Most stents are compressible for insertion through small cavities, and are delivered to the desired implantation site percutaneously via a catheter or similar transluminal device. Once at the treatment site, the compressed stent is expanded to fit within or expand the lumen of the passageway. Stents are typically either self-expanding or are expanded by inflating a balloon that is positioned inside the compressed stent at the end of the catheter. Intravascular stents are often deployed after coronary angioplasty procedures to reduce complications, such as the collapse of arterial lining, associated with the procedure.

However, stents do not entirely reduce the occurrence of thrombotic abrupt closure due to clotting; stents with rough surfaces exposed to blood flow may actually increase thrombosis, and restenosis may still occur because tissue may grow through and around the lattice of the stent.

Thus, in addition to providing physical support to passageways, stents are also used to carry therapeutic substances for local delivery of the substances to the damaged vasculature. For example, anticoagulants, antiplatelets, and cytostatic agents are substances commonly delivered from stents and are used to prevent thrombosis of the coronary lumen, to inhibit development of restenosis, and to reduce post-angioplasty proliferation of the vascular tissue, respectively. The therapeutic substances are typically either impregnated into the stent or carried in a polymer that coats the stent. The therapeutic substances are released from the stent or polymer once it has been implanted in the vessel.

Numerous agents have been examined for presumed anti-proliferative actions in restenosis, including those identified in U.S. Pat. No. 6,379,382, the disclosure of which is incorporated herein. Some of the agents that have been shown to successfully reduce restenosis include: heparin and heparin fragments, colchicine, taxol, angiotensin converting enzyme (ACE) inhibitors, angiopeptin, and cyclosporin A.

The local delivery of drug/drug combinations from a stent is advantageous because it prevents vessel recoil and remodeling through the scaffolding action of the stent and the prevention of multiple components of neointimal hyperplasia or restenosis as well as a reduction in inflammation and thrombosis. This local administration of drugs, agents or compounds to stented coronary arteries may also have additional therapeutic benefit. For example, higher tissue concentrations of the drugs, agents or compounds may be achieved utilizing local delivery, rather than systemic administration.

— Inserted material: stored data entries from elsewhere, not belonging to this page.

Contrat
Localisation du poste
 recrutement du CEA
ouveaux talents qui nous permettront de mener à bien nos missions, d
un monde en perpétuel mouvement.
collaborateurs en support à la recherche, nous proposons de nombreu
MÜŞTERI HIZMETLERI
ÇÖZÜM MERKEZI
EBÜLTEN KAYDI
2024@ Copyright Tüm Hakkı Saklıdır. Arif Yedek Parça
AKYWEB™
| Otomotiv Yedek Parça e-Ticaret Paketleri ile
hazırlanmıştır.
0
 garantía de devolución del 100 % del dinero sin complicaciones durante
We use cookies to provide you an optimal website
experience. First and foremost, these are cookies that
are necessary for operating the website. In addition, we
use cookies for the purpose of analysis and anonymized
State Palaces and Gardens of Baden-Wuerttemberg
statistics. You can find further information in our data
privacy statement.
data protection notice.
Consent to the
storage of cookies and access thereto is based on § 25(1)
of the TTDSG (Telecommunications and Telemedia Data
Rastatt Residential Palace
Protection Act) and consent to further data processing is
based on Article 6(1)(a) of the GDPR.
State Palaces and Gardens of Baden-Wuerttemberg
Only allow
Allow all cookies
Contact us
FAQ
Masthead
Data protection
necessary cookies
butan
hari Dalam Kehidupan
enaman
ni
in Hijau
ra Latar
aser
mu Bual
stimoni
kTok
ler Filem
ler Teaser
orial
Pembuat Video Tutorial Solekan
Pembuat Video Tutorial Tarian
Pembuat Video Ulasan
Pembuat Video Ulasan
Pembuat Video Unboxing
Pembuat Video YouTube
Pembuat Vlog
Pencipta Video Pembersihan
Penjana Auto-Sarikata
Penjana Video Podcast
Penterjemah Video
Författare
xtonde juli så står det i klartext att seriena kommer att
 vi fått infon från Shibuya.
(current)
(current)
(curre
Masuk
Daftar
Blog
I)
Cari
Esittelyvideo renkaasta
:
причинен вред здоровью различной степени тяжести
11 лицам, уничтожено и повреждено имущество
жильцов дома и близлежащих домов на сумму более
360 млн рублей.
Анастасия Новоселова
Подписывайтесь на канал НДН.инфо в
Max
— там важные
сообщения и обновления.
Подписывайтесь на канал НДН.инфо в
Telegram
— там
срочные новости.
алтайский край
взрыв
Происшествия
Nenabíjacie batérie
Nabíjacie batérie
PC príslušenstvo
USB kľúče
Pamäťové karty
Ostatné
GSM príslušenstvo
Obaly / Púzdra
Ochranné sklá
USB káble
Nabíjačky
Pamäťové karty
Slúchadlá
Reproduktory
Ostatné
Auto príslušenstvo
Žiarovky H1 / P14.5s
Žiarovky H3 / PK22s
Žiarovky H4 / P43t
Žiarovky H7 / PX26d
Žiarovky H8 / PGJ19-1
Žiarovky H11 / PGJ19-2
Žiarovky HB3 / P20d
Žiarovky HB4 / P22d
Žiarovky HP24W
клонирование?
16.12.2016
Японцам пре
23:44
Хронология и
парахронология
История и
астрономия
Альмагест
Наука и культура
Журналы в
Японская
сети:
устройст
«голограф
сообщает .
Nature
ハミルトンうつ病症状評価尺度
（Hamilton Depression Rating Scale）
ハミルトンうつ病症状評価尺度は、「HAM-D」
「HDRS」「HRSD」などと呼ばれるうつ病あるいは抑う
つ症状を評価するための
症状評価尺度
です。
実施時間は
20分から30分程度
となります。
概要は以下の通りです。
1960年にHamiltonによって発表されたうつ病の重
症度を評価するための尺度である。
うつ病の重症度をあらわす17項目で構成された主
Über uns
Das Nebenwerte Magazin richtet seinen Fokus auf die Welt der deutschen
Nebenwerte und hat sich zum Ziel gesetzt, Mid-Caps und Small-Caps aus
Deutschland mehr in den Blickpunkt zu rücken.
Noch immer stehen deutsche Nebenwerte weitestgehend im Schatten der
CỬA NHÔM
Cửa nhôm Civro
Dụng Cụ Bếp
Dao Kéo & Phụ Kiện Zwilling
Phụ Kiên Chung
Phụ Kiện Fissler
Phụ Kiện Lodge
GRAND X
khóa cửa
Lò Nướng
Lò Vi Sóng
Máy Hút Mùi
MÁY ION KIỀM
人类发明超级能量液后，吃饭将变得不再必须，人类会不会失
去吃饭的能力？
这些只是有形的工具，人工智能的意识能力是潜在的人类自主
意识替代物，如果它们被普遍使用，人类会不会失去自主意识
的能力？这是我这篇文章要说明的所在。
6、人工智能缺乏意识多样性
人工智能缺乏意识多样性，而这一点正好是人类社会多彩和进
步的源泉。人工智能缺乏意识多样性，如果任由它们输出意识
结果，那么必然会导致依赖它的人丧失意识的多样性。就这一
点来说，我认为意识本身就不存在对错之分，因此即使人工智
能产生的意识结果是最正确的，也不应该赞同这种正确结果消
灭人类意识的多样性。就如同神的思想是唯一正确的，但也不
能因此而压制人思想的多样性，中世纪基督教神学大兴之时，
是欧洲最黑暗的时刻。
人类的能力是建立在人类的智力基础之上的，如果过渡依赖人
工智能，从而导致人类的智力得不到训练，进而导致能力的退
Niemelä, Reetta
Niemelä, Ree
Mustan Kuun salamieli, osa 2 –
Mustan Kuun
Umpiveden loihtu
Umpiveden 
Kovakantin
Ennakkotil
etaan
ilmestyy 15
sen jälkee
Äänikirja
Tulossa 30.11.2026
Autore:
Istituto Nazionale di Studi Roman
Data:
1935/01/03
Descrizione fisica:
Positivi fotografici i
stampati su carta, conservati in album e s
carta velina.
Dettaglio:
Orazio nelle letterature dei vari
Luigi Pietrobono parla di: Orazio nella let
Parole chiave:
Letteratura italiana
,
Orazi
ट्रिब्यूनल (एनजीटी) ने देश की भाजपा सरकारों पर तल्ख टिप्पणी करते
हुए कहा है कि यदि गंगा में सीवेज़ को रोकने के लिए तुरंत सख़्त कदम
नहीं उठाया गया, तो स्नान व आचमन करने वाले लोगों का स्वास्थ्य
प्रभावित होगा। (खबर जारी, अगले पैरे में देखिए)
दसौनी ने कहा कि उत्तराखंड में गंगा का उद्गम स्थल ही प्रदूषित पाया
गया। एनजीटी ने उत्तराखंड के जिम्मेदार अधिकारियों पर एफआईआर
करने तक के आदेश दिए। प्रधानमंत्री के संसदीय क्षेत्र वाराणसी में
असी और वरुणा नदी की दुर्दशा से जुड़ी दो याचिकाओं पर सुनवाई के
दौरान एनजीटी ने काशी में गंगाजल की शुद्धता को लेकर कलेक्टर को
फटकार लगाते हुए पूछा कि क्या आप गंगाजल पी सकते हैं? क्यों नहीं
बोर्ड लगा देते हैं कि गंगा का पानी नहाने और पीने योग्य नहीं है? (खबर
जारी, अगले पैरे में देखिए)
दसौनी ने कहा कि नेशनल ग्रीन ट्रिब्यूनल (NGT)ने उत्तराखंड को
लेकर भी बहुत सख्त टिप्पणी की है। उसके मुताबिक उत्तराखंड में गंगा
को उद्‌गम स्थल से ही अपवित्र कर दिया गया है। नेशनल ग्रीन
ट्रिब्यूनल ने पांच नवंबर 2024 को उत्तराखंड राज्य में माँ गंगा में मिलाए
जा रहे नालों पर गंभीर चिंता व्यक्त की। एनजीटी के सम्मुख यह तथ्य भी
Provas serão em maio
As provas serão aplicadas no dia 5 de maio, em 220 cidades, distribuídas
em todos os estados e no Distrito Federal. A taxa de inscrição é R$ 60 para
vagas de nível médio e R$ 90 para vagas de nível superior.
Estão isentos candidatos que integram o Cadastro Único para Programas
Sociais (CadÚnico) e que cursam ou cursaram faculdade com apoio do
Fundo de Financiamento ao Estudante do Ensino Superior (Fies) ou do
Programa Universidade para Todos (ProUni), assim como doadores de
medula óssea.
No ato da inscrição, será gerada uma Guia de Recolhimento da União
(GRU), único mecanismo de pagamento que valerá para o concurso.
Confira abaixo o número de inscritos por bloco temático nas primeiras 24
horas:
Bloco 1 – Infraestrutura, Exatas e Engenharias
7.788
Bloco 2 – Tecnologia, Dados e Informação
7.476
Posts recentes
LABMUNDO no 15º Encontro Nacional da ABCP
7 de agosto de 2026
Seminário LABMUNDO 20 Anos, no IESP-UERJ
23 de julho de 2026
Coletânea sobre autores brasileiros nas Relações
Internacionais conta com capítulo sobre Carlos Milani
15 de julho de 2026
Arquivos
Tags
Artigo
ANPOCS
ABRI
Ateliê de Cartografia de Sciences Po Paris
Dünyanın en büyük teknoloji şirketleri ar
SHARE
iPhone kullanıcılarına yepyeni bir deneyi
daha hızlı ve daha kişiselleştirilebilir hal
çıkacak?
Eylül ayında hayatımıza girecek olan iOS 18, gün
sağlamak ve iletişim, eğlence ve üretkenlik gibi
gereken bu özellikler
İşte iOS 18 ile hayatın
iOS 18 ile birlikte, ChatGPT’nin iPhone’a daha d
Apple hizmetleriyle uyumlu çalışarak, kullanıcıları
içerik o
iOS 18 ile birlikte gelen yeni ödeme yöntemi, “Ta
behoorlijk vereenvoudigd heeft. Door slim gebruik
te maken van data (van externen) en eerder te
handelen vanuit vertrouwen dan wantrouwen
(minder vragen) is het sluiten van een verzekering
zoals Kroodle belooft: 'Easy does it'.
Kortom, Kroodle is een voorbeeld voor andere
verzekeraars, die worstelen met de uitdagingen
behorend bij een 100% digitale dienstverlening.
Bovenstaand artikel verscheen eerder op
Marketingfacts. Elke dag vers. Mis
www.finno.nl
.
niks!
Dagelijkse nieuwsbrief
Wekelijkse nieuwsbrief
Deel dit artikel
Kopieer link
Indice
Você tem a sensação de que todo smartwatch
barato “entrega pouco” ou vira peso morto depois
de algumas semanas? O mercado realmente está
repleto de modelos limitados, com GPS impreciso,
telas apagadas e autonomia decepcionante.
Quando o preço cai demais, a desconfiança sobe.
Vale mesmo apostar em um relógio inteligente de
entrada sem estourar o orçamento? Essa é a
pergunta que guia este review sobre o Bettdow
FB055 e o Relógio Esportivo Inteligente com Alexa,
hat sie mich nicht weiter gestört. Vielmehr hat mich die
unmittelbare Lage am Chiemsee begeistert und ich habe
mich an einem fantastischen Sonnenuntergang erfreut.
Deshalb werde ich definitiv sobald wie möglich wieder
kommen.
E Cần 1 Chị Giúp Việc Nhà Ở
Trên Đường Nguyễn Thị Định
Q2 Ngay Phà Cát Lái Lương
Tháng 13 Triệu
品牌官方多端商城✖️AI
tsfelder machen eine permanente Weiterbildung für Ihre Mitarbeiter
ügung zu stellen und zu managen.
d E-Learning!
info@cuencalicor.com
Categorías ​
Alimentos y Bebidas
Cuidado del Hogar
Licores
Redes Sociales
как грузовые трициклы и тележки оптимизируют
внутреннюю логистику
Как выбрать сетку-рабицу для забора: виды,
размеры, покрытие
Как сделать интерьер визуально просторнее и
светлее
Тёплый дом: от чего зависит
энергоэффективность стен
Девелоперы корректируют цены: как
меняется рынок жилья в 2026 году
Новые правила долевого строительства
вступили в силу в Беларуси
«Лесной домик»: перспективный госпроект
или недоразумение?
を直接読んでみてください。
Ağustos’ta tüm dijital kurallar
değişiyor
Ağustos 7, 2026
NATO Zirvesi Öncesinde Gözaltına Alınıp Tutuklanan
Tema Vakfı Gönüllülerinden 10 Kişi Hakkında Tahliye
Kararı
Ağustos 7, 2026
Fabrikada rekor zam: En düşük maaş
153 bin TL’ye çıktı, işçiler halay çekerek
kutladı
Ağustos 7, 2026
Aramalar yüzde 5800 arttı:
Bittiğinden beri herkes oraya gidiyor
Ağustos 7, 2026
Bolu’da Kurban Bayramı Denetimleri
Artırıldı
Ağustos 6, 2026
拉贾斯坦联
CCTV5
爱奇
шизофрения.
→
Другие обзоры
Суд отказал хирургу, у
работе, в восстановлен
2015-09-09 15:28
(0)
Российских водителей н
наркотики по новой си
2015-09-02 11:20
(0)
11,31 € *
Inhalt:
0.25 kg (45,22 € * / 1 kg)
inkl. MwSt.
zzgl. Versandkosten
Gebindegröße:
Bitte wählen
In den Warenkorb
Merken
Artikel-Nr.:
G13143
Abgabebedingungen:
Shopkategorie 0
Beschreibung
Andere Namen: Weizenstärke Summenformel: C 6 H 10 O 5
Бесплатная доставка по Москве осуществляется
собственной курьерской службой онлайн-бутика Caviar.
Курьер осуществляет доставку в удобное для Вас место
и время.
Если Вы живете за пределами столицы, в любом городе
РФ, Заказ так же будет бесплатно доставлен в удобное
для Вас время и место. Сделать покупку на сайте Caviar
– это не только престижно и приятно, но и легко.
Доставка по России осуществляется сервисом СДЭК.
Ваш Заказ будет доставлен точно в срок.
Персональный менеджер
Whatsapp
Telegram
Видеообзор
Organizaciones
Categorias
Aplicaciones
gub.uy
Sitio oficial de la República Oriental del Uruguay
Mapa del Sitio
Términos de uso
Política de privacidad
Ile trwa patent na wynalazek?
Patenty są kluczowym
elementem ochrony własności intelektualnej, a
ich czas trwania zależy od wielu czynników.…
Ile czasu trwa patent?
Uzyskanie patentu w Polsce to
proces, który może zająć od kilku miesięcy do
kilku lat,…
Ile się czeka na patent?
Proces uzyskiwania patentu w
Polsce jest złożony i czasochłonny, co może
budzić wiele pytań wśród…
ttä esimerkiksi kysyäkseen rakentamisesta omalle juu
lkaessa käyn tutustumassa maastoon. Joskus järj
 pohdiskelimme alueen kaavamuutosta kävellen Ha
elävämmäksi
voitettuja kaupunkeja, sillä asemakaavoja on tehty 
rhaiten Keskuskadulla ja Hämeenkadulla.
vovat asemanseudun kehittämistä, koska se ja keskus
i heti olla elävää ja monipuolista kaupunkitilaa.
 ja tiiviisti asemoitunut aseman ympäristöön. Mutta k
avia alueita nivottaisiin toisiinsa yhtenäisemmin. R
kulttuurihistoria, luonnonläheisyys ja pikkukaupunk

In addition, reduced systemic toxicity may be achieved utilizing local delivery rather than systemic administration while maintaining higher tissue concentrations. Also in utilizing local delivery from a stent rather than systemic administration, a single procedure may suffice with better patient compliance. An additional benefit of combination drug, agent, and/or compound therapy may be to reduce the dose of each of the therapeutic drugs, agents or compounds, thereby limiting their toxicity, while still achieving a reduction in restenosis, inflammation and thrombosis. Local stent-based therapy is therefore a means of improving the therapeutic ratio (efficacy/toxicity) of anti-restenosis, anti-inflammatory, anti-thrombotic drugs, agents or compounds.